Au loin sous une brume aux épaisseurs profondes,
L’œil, dans l’obscurité, plus bas que tous les mondes,
Voit vaguement des fronts énormes s’agiter.

Tâchant encor d’aider l’homme et de l’assister,
Ils sont tous là, pensifs, sur de ténébreux trônes,
Les guides des Sions, des Tyrs, des Babylones,
Tous ceux que la nature et l’art ont pour docteurs,
Tous les contemplateurs et tous les rédempteurs
Qui bravèrent du sphinx la figure camuse,
Tous ceux qui, par l’esprit, la vision, la muse,
Fouillant l’énigme monde et l’énigme destin,
De quelque âge nocturne ont été le matin.
Les plongeurs du chaos, les sondeurs du désastre,
Moïse, Orphée, Hermès, Socrate, Zoroastre,
Michel-Ange, Gama, le chercheur hasardeux,
Milton, Newton, Jean Huss, Tell, Shakspeare ; et près d’eux,
Tous les autres pasteurs des humanités sombres
Que d’autres sphères vont promenant dans les ombres,
Tous les puissants Colombs et tous les Christs divins,
Tous les Dantes, les Jobs, les Luthers, les Calvins,
Et tous les Mahomets de tous les autres globes,
Géants ayant du jour dans les plis de leurs robes,
Sont là ; les Spinosas comme les Aarons ;
Formes d’une autre vie et que nous ignorons ;
Ils ne se parlent pas ; et, d’un geste farouche,
Ils écoutent, penchés et le doigt sur la bouche ;
Leur âme en leurs yeux brille ; ils écoutent le bruit.

Ce concile de l’ombre est assis dans la nuit.
L’esprit monte, descend et plane l’aile haute,
Sur cette formidable et sombre Pentecôte ;
Ils lisent à la fois hier, aujourd’hui, demain ;
Leur crâne est transparent pour leur œil surhumain,
Et chacun d’eux s’adosse à quelque grand pilastre.

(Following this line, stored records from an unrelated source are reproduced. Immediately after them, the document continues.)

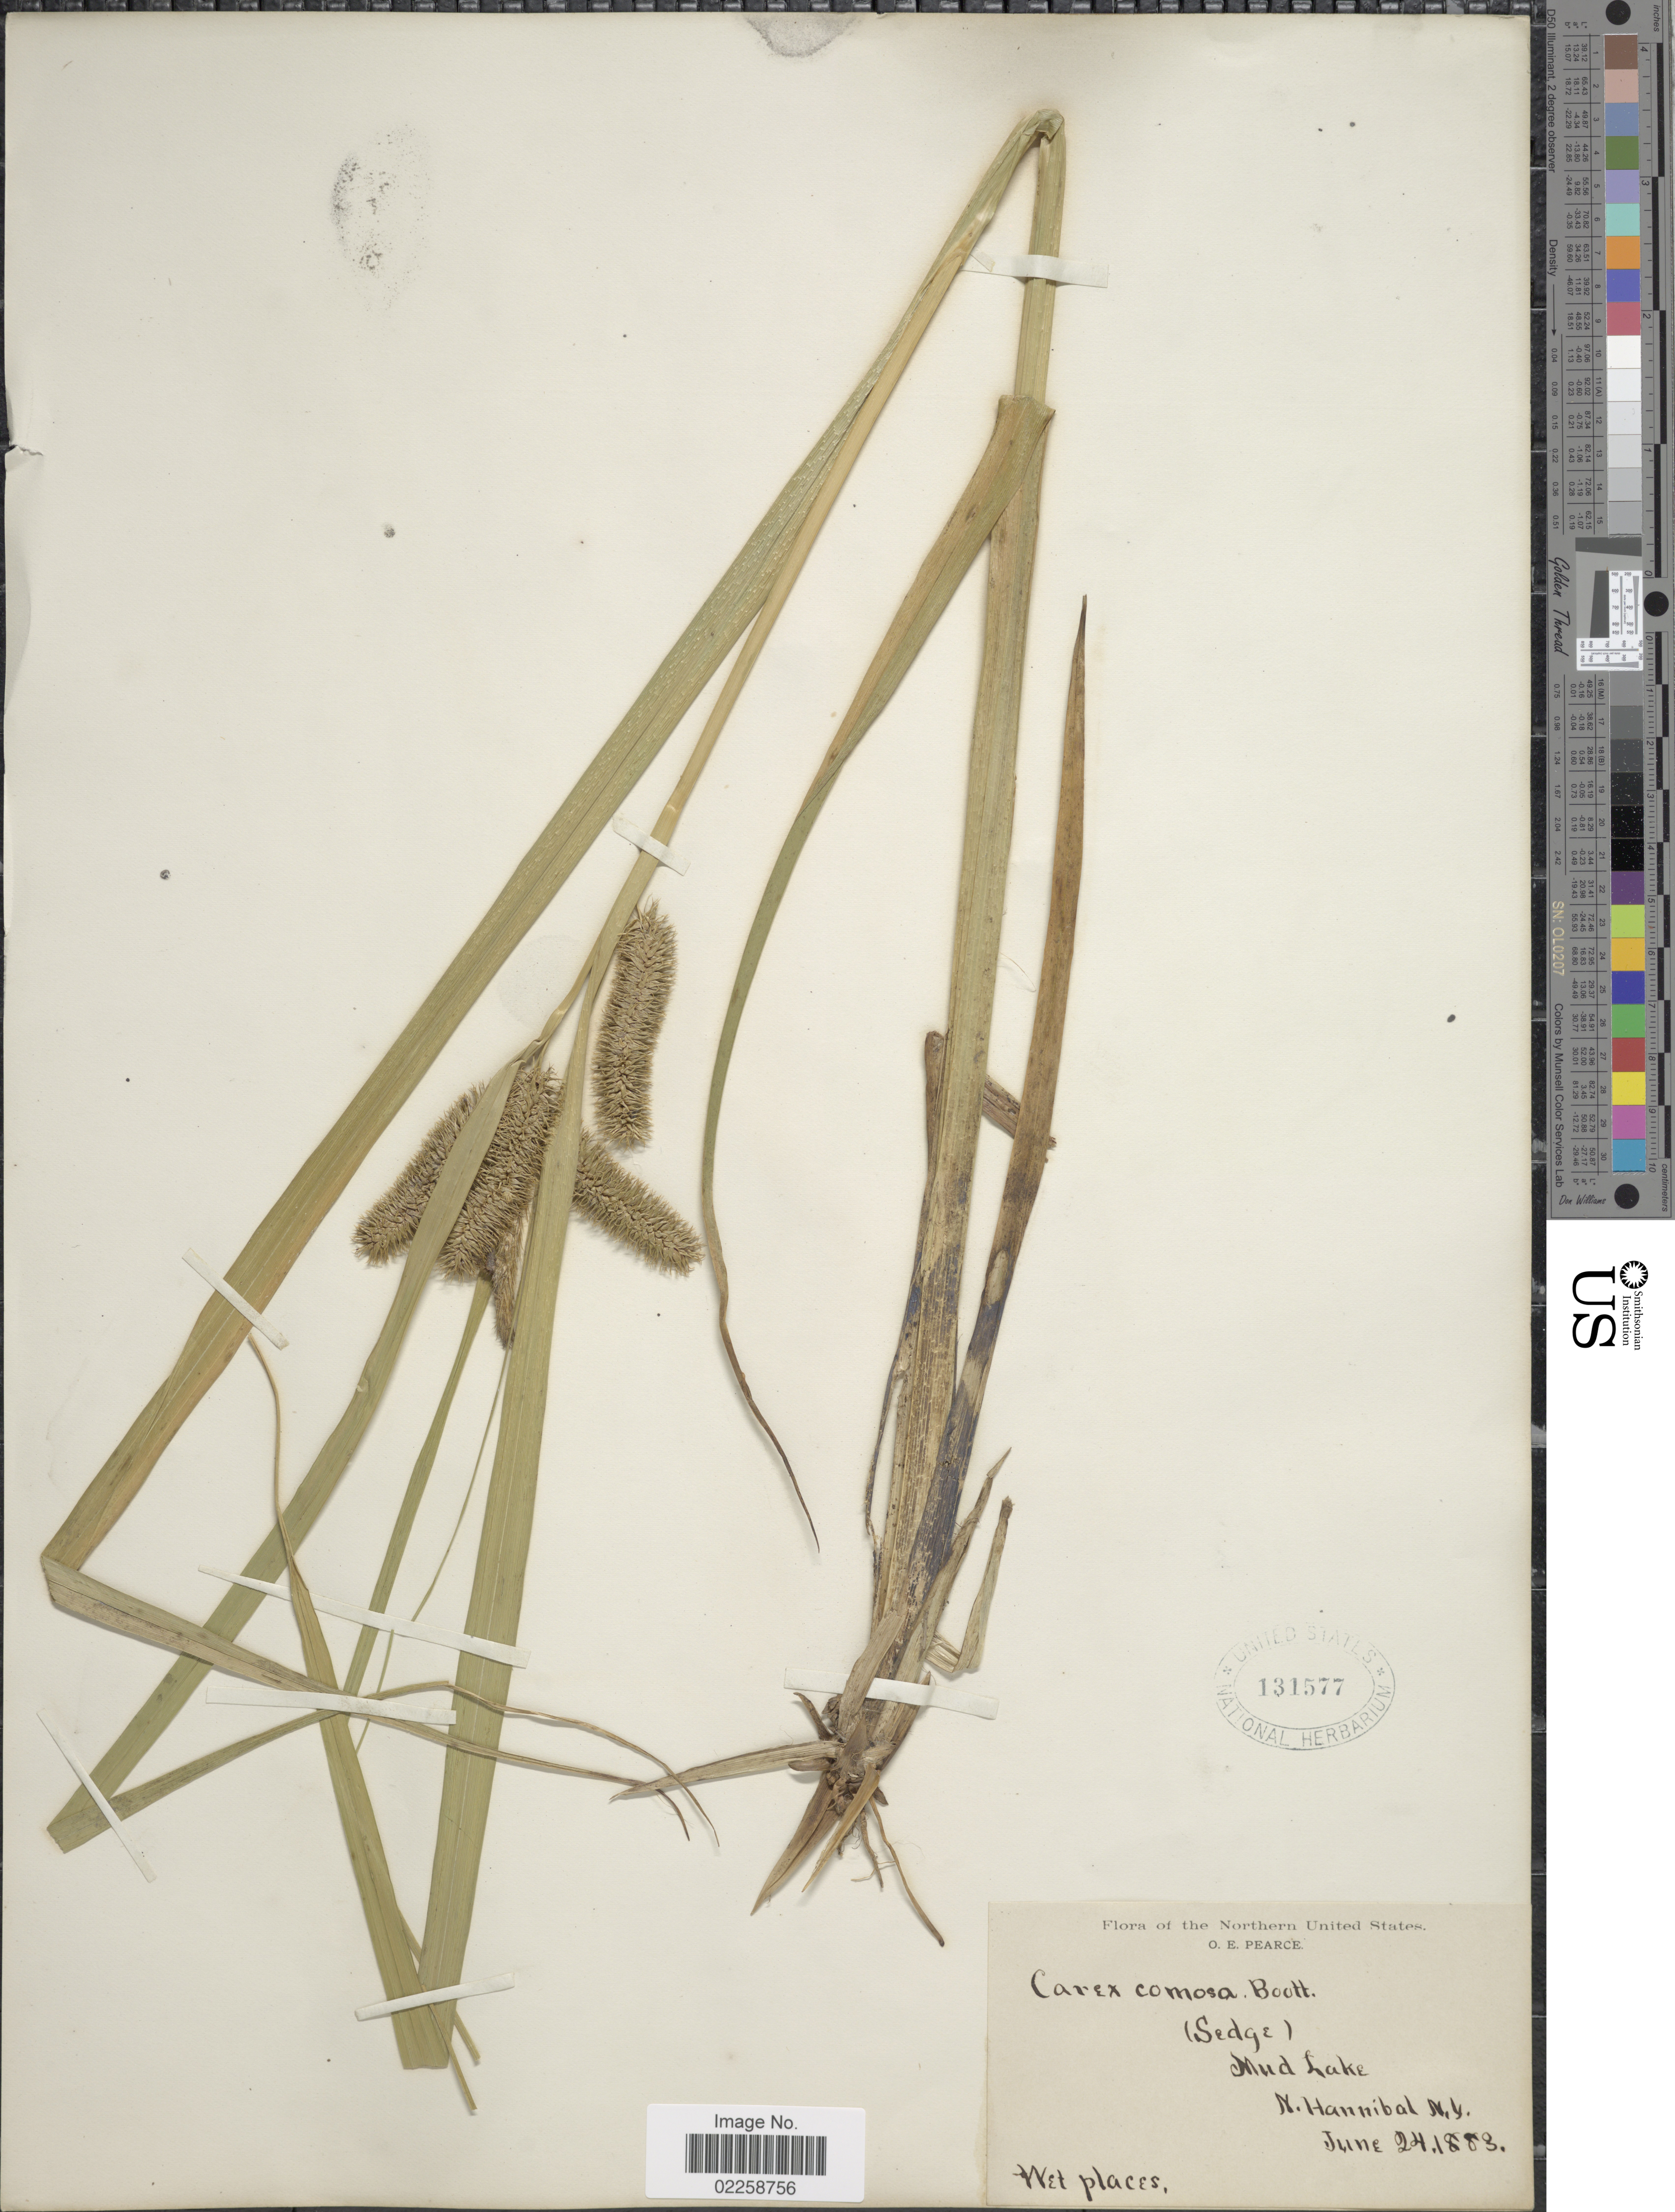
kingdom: Plantae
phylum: Tracheophyta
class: Liliopsida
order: Poales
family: Cyperaceae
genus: Carex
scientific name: Carex comosa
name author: Boott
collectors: O. E. Pearce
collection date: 1883-06-24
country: United States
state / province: New York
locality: Mud Lake, N. Hannibal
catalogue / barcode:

Sur leur tête l’idée éclôt et devient astre,
Et luit comme Vénus qui brille au fond des soirs
À l’heure où le bœuf roux descend des abreuvoirs,
Où l’on entend hennir sur les monts les cavales.
Ces comètes qu’on voit passer par intervalles
Avec une lumière immense dans les cieux,
S’allongeant à travers l’éther silencieux,
Flamboyantes, à l’ombre éternelle mêlées,
Sont des langues de feu de leurs fronts envolées.